I did my century solo, the same way many of you have described your STP runs - alone for the most part, but some periods of working with others riding at the same speed.

Overall I thought riding 100 miles was easier than I expected. I felt fine at the end of the ride. My biggest problem was stopping at *every* rest stop and eating a bit.

While on the surface this was a good strategy to complete my first century (longest ride this year prior was 65 miles), I found I wasted a lot of time (something like 2.5 HOURS stopped over the course of the day), and I think in an effort to keep my energy up I actually ate too much, which gave me a little bit of bloating/gassy feeling near the end of the day.

Considering that there is only about ~3,500 of elevation gain over the 200 mile course, the main hardship would be to keep the pace up and time spent at rest-stops down so you actually finish in a reasonable amount of time.

Any other insights from you one-day riders? I think if I can keep my fitness level up relatively well this winter I'll be giving it a shot next year.


----------



## jayteepee

Eat a lot and stay hydrated. If you want to get to the finish faster, think about bypassing some of the rest stops. 

The first year I did a one day ride, I bonked bad, and reached the finish about 9:15. The next year, I kept my jersey pockets full of food, and wore a camelback with electrolyte tablets in it. Also skipped the long port-o-let lines by stopping for nature breaks enroute. I was able to finish a bit before 7pm, and felt good enough to bike the 11 miles home from the finish line and still felt like I had more miles left in me.

Of course you'll miss out on the social aspects of the rest stops, but finish time was my goal, and these tactics worked for me. Ymmv.

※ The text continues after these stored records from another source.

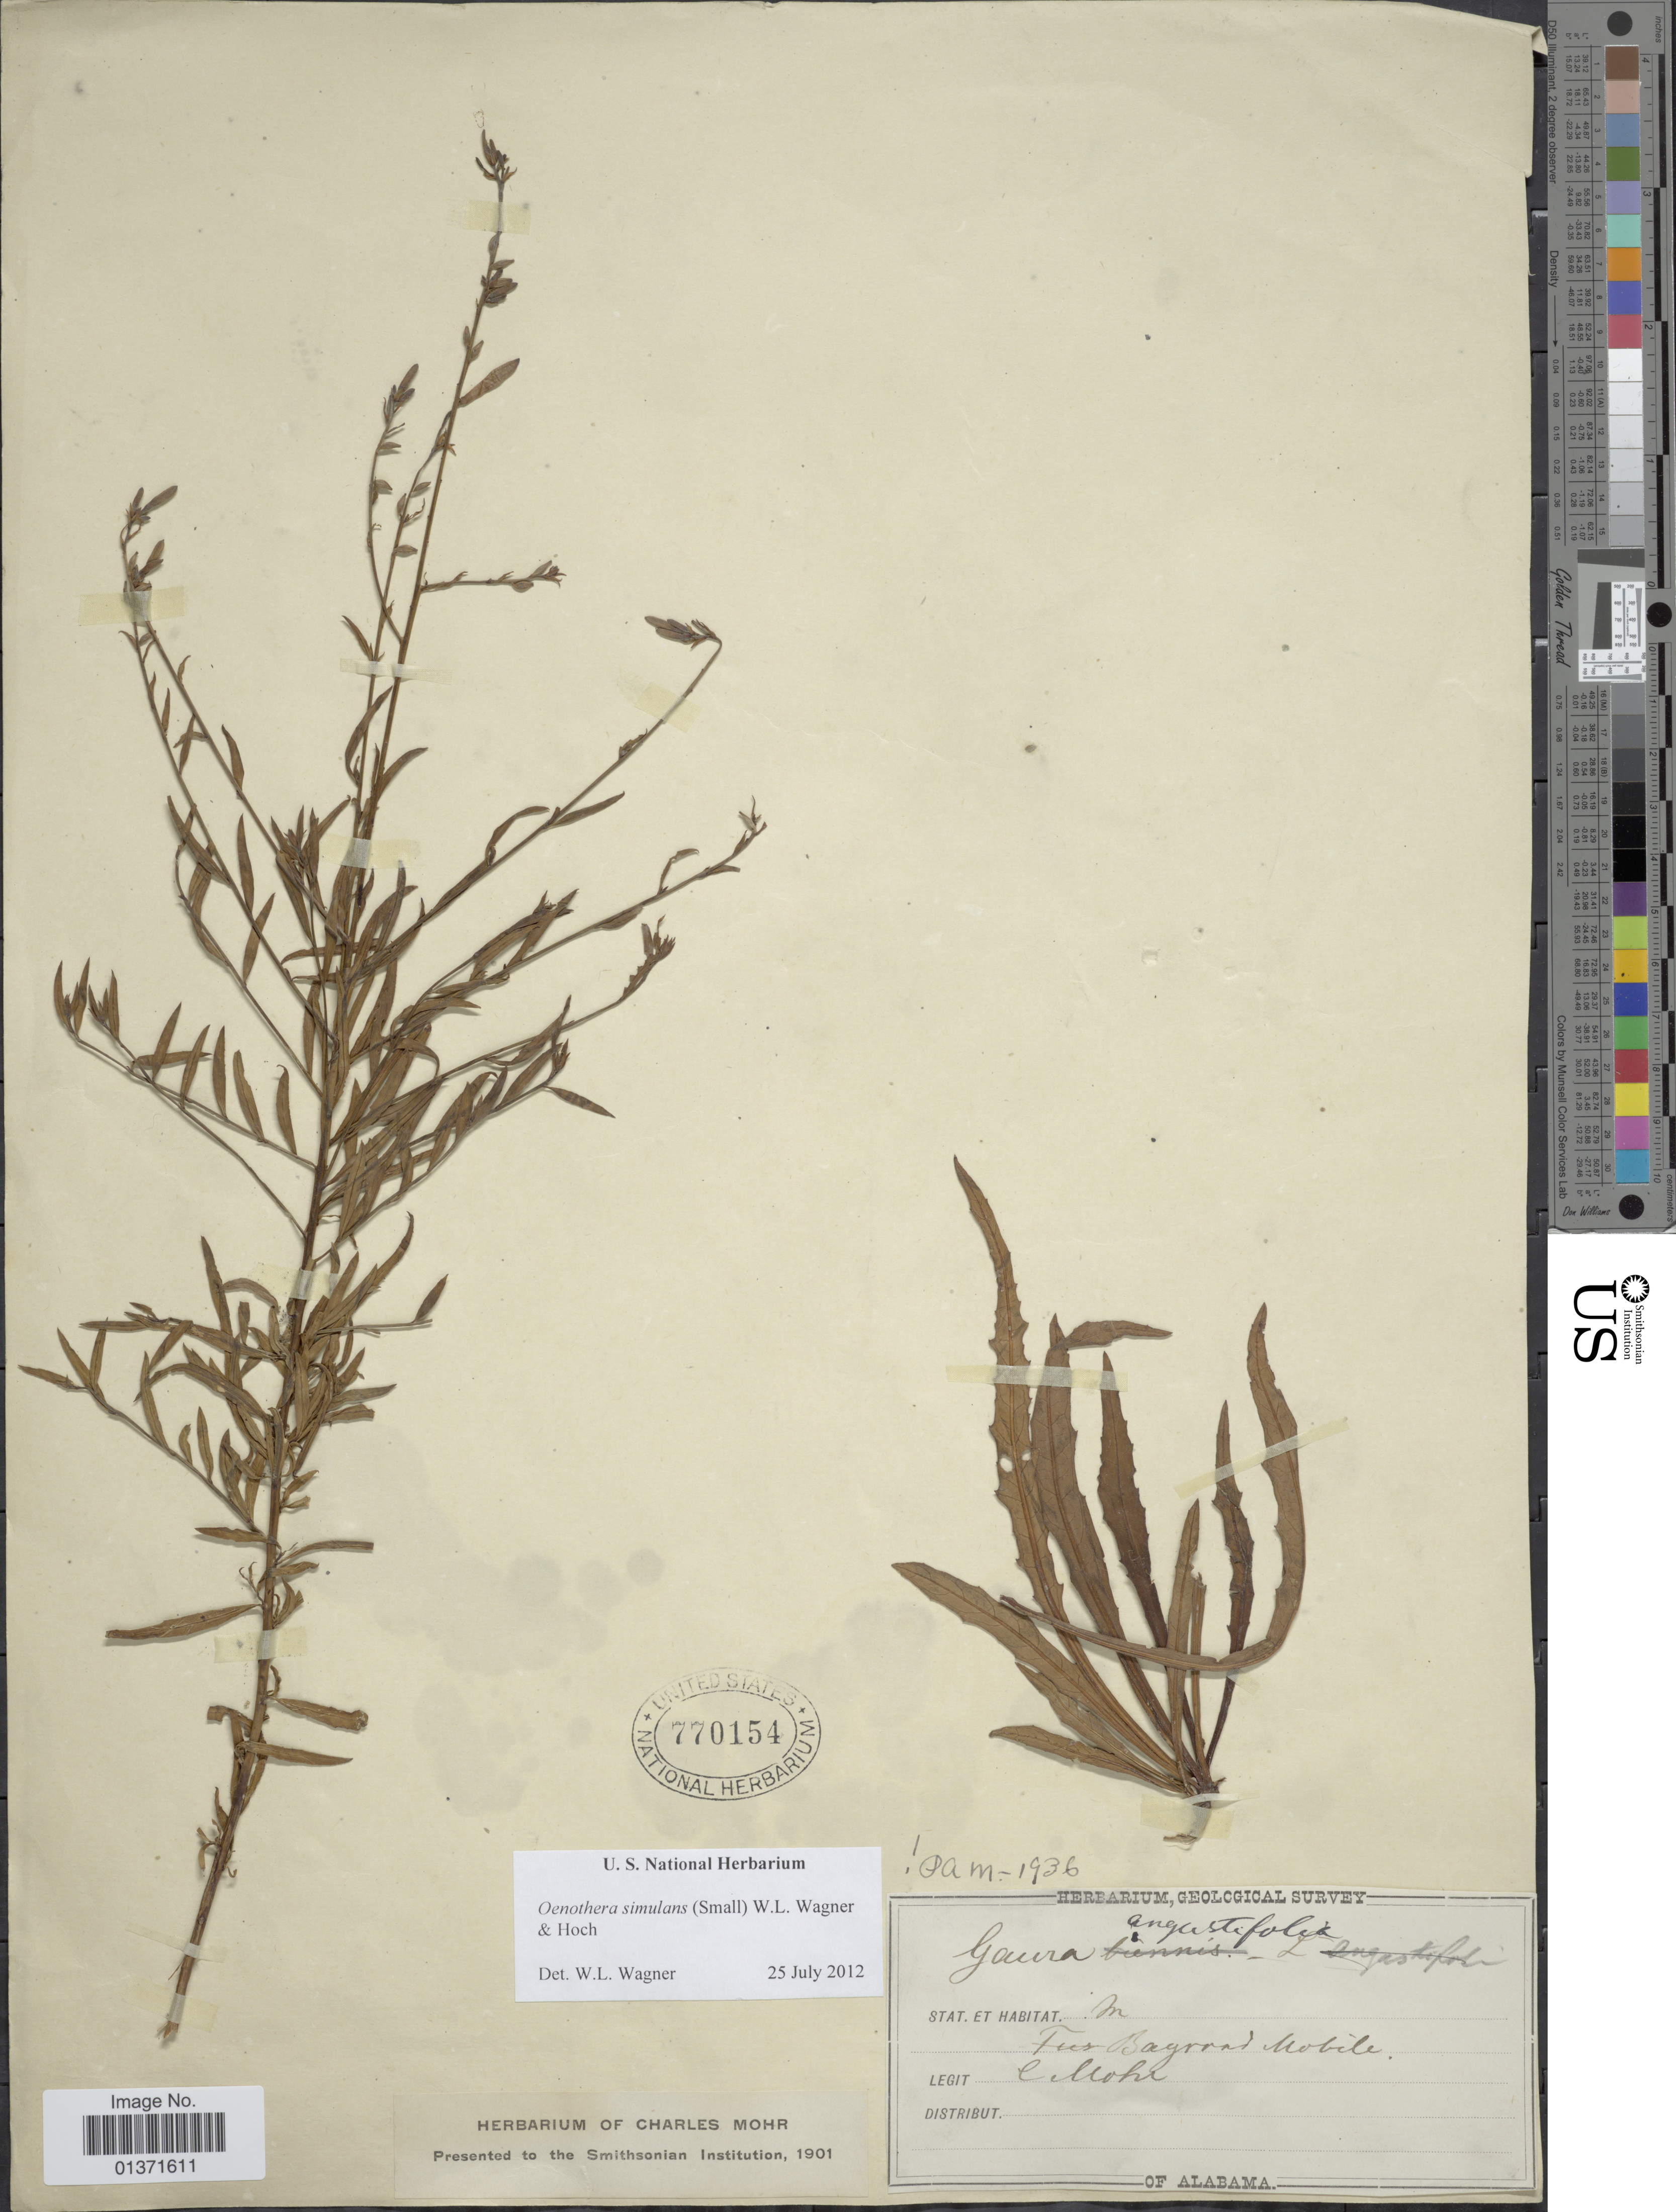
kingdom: Plantae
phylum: Tracheophyta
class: Magnoliopsida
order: Myrtales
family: Onagraceae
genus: Oenothera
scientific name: Oenothera simulans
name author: Michx.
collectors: C. T. Mohr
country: United States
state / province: Alabama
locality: Bayroad Mobile.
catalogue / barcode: US 770154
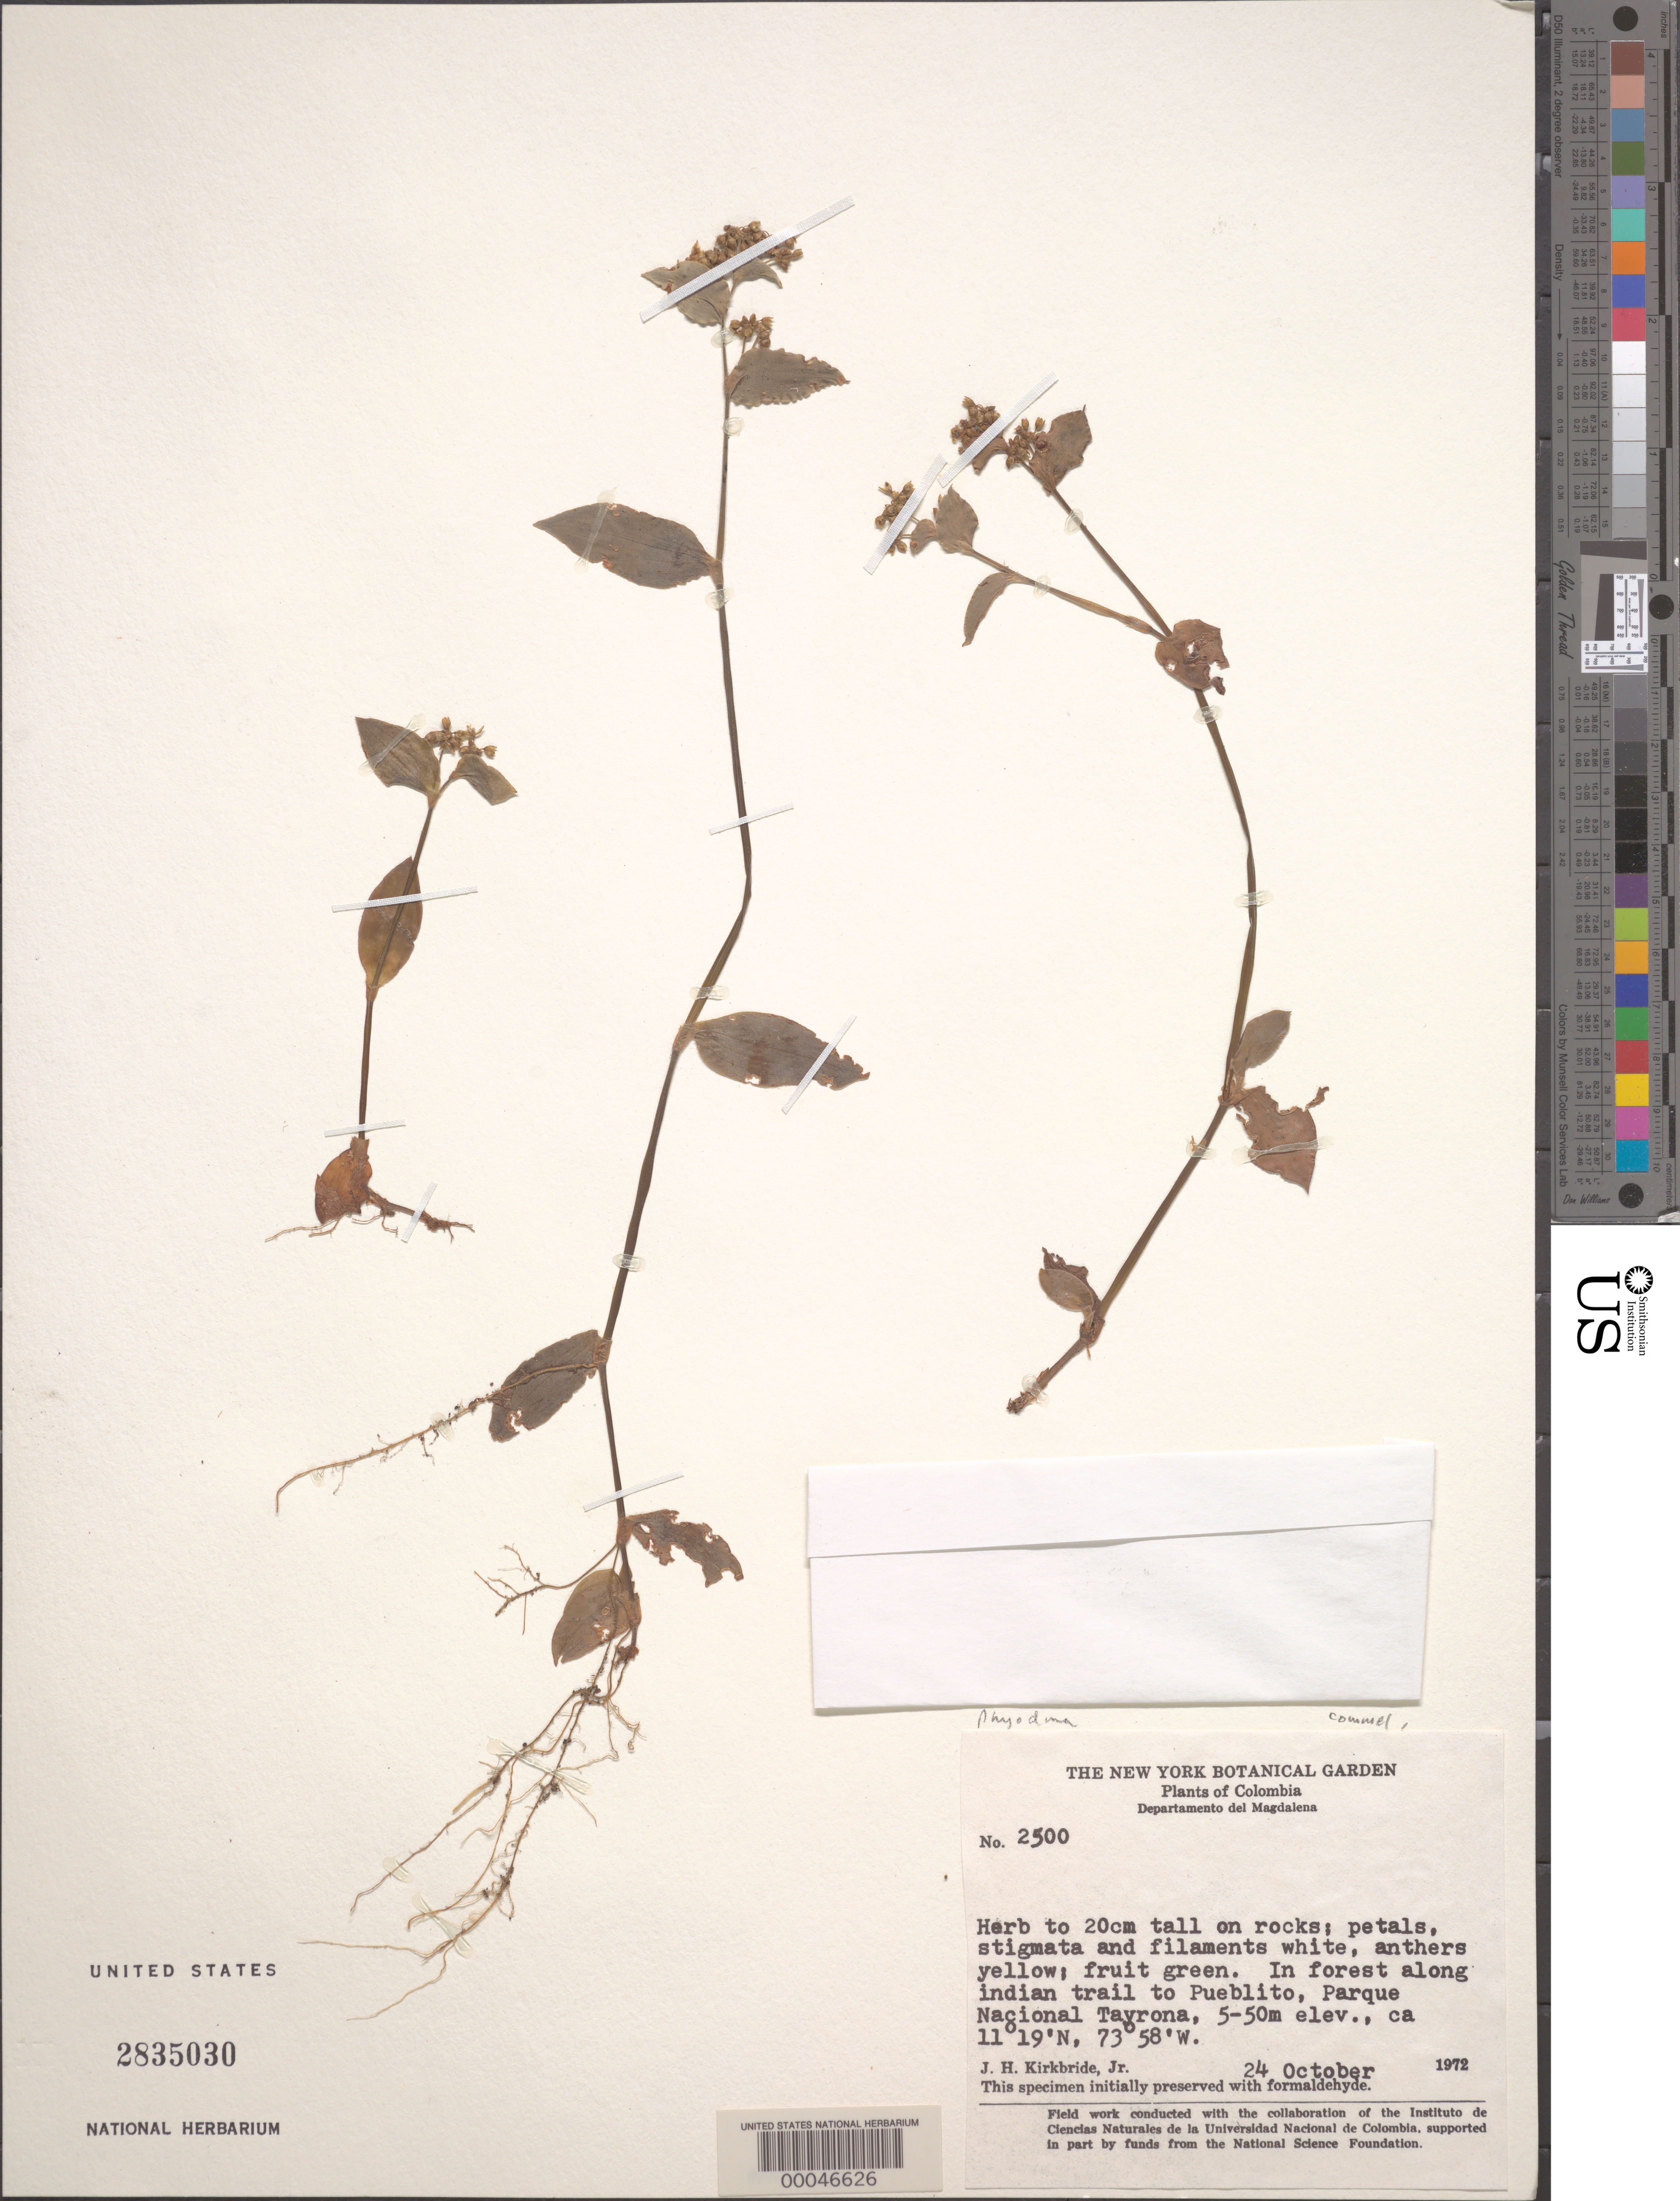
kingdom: Plantae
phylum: Tracheophyta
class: Liliopsida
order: Commelinales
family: Commelinaceae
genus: Callisia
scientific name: Callisia sp.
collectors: J. H. Kirkbride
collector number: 2500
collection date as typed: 24 Oct 1972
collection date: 1972-10-24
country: Colombia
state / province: Magdalena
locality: Towards Pueblito, Parque Nacional Tayrona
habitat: Forest trail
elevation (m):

Either way, I hope you have fun and meet your goals whatever they may be. It's been a fun ride everytime I've ridden it.


----------



## mcsqueak

Cool, thanks for the feedback! I am actually pretty excited about trying it. I'm hitting the trainer hard this winter so hopefully I'll come out the other side with a decent amount of fitness in the Spring, and will be able to easily build up to doing the 200 mile ride.


----------



## bigbill

The only hills that really affect your pace are between Centralia and Longview. The best way I found to prepare was to do several centuries in the spring leading up to the ride. Get used to riding in a pack and learn how to eat and ride on the bike. There have been several threads concerning one day STP's but here is the condensed version: 

Don't worry about where you are at the start. One day riders are supposed to start first but you'll find that many two day riders ignore this. You'll find yourself passing people on mountain bikes doing 12mph in the first ten miles. 

Ride past the first rest stop at the 25 mile point. Have a clif bar or something in your jersey to eat while riding. It's not hot so you're not going to dehydrate by riding 45 miles before stopping. The weaker less experienced riders will stop at 25, you don't want to ride with them and you're better off having them behind you. 

Find a group of fewer than ten riders leaving the 45 mile rest stop. A bigger group means more speed changes which wear you down. Stick with that group to Longview if you can. 

Once you're into Oregon, the roads are relatively flat with some rolling hills. If it's warm, the predominate wind will be from the North and push you along so being in a big group isn't that important. 

Mile 140 to 180 is the dead zone. Your mind will mess with you and you'll doubt your ability to complete the ride. Around mile 160 stop for a cold coca cola and relax for a few minutes before the final push to the end. 

The last 20 miles go pretty fast.


----------



## kc0yef

There are 10,000 riders so solo is not exactly solo go for it see you out there


----------